This week, the High Atlas Foundation – including our project manager and coordinator, Amina, and myself – visited the Aboughlo Cooperative in Ourika. As the women who are part of the cooperative asked before, this workshop concentrated on the ability to trust. We started by asking: “Trusting who?” Each woman then raised different interactions she has on a daily basis, which force her to trust both others, but also herself. Some women emphasized the direct link between higher self-esteem and the ability to trust others and indicated that since she is working, she gained more self-esteem and self-appreciation. We continued discussing the different relationships we have in our lives, from our families, partners, children,colleagues, the seller in our grocery shop, etc.
We continued with a game: women set on chairs in a circle, laying on one another, assisting one another not to fall down. Slowly we took out one chair after another, making it difficult for the women to keep relying on one another… through the game, we could discuss the ability of each cooperative member to trust her friends, and lean on them whenever they need, whenever it becomes difficult.
At the end of the workshop, I asked the women about their first motivation to join the establishment of the cooperative. Furthermore, I asked what made them trust Amina from the beginning. The answers I received were diverse; however, all were directly linked to their ability to gain more independence in their lives. Some indicated that when Amina first came to their village, to discuss the option of doing a shared project, (at first they did not even discuss the establishment of a cooperative), the fact she involved them in the process from its beginning, contributed to their trust in her. One lady shared that when they decided to establish the cooperative, each had to contribute ten dirham, namely they had to trust both the idea of their project, and their partners (women from different villages, some of whom they met for the first time at the beginning of the project), and prove their trust by paying money. For some it was very difficult; however, today they have no regrets. Even though they felt that trust is an ability they should strengthen or learn, during our discussion, some noted that trust was something they started building from the very first minute of their project. It existed, but sometimes it was difficult for them to notice it.
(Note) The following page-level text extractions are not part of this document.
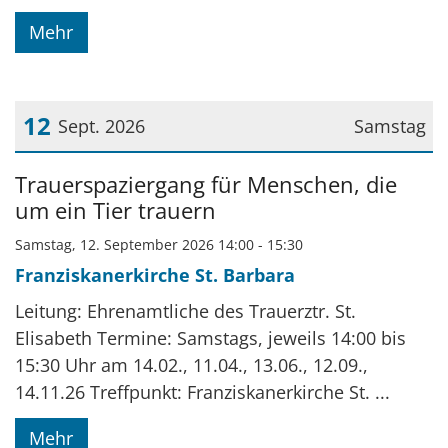
Mehr
12
Sept. 2026
Samstag
Datum: 12. September 2026
Trauerspaziergang für Menschen, die
um ein Tier trauern
Samstag, 12. September 2026 14:00 - 15:30
Franziskanerkirche St. Barbara
Leitung: Ehrenamtliche des Trauerztr. St.
Elisabeth Termine: Samstags, jeweils 14:00 bis
15:30 Uhr am 14.02., 11.04., 13.06., 12.09.,
14.11.26 Treffpunkt: Franziskanerkirche St. ...
Mehr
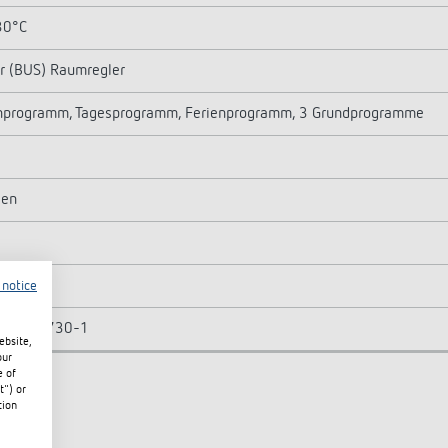
 30°C
r (BUS) Raumregler
programm, Tagesprogramm, Ferienprogramm, 3 Grundprogramme
den
 notice
h EN 60 730-1
ebsite,
our
e of
t") or
tion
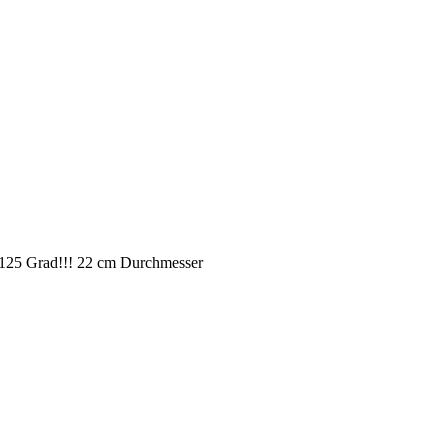
bis 125 Grad!!! 22 cm Durchmesser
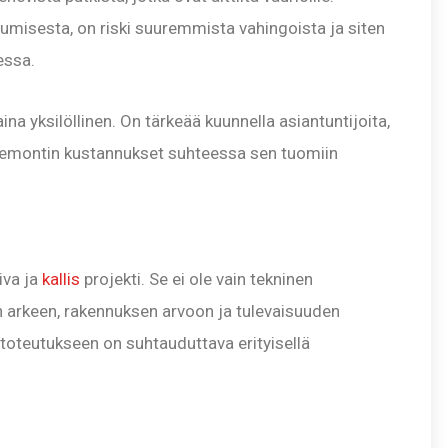
lumisesta, on riski suuremmista vahingoista ja siten
essa.
a yksilöllinen. On tärkeää kuunnella asiantuntijoita,
 remontin kustannukset suhteessa sen tuomiin
iva ja
kallis
projekti. Se ei ole vain tekninen
n arkeen, rakennuksen arvoon ja tulevaisuuden
 toteutukseen on suhtauduttava erityisellä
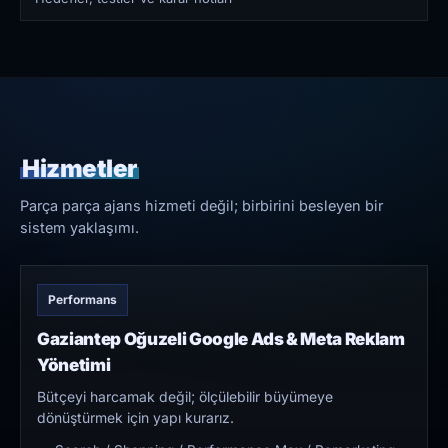
Hizmetler
Parça parça ajans hizmeti değil; birbirini besleyen bir
sistem yaklaşımı.
Performans
Gaziantep Oğuzeli Google Ads & Meta Reklam
Yönetimi
Bütçeyi harcamak değil; ölçülebilir büyümeye
dönüştürmek için yapı kurarız.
It was amazing to see the personal and communal responsibility these women have to their project. Many of them shared that driven to being part of the cooperative, they gained additional skills and abilities. Self-confidence was the first on the list, alongside with financial, technical, and social skills, and the ability to raise one’s voice to speak. They indicated that all these opened the gate for them to be much more influential in each of their communities.
And as always, we could trust the women of the Aboughlo Cooperative that food and lovely hospitality will be included in the experience.